## Exercise A
Transcribe from the post on IE7 JavaScript support the part that opens with the words containing "If you have" and closes with "beneficial for developers.".
## Exercise B
Please list the technologies named in the first paragraph of the post on IE7 JavaScript support, not counting Internet Explorer or its versions.
## Exercise C
In the post on IE7 JavaScript support, who started the discussion "IE 7 and JavaScript: what needs to be fixed?"

## Passage for review

:::::

Internet Explorer’s JavaScript and DOM support is pretty darn good and IE7 introduces a few updates (like native support for XMLHttpRequest instead of using ActiveX). Still, there’s always room for improvement: that’s true of any browser. Here at the DOM Scripting Task Force, we’re hoping that some JavaScript nips and tucks might be on the cards for future versions of Internet Explorer.

We want to make the browser developers’ lives easier. To that end, Task Force member Peter-Paul Koch has kick-started a discussion called “IE 7 and JavaScript: what needs to be fixed?”

If you have some issues with IE’s JavaScript support that you’d like to see addressed, write up a description of the problem and post a link to it in a comment on PPK’s blog entry (links are easy to pass around).

As well as being a potentially useful resource for the browser makers, amassing a list of IE “gotchas” will be very beneficial for developers.

:::::

## Data section
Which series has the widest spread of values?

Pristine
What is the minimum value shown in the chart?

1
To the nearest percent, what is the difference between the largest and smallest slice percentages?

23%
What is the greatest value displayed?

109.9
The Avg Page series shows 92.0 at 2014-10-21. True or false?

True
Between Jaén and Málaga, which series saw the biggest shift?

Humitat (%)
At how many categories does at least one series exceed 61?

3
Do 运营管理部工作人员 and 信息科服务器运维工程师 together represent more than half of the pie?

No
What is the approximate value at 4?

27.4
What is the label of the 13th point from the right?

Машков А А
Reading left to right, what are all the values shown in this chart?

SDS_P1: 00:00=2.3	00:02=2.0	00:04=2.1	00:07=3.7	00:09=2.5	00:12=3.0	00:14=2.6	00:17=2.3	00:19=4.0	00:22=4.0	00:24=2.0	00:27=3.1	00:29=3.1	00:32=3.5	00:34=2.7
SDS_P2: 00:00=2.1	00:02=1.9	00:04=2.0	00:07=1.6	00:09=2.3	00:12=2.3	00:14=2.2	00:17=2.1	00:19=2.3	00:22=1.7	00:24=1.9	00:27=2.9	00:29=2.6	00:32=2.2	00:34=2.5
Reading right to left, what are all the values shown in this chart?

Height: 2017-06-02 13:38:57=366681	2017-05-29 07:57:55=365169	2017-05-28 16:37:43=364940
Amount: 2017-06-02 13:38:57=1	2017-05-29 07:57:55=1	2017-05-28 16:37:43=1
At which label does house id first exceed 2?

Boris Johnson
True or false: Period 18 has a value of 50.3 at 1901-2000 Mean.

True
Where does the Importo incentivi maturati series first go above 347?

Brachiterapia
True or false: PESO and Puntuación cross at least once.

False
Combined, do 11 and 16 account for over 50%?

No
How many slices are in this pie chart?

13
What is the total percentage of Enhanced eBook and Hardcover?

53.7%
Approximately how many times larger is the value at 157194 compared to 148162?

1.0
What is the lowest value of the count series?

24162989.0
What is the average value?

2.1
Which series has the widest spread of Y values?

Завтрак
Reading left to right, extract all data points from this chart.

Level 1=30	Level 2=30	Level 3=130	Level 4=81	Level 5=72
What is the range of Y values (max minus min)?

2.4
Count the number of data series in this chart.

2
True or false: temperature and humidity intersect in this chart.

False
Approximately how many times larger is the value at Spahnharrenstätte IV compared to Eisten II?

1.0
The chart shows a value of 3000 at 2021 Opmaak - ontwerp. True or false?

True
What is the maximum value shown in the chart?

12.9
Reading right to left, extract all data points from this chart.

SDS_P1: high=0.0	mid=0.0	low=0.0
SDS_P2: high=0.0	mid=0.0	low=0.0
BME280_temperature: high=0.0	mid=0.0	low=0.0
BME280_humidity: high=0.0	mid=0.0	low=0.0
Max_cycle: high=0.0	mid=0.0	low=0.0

:::::

## Answer A
If you have some issues with IE’s JavaScript support that you’d like to see addressed, write up a description of the problem and post a link to it in a comment on PPK’s blog entry (links are easy to pass around).

As well as being a potentially useful resource for the browser makers, amassing a list of IE “gotchas” will be very beneficial for developers.

## Answer B
JavaScript, DOM, XMLHttpRequest, ActiveX

## Answer C
Task Force member Peter-Paul Koch.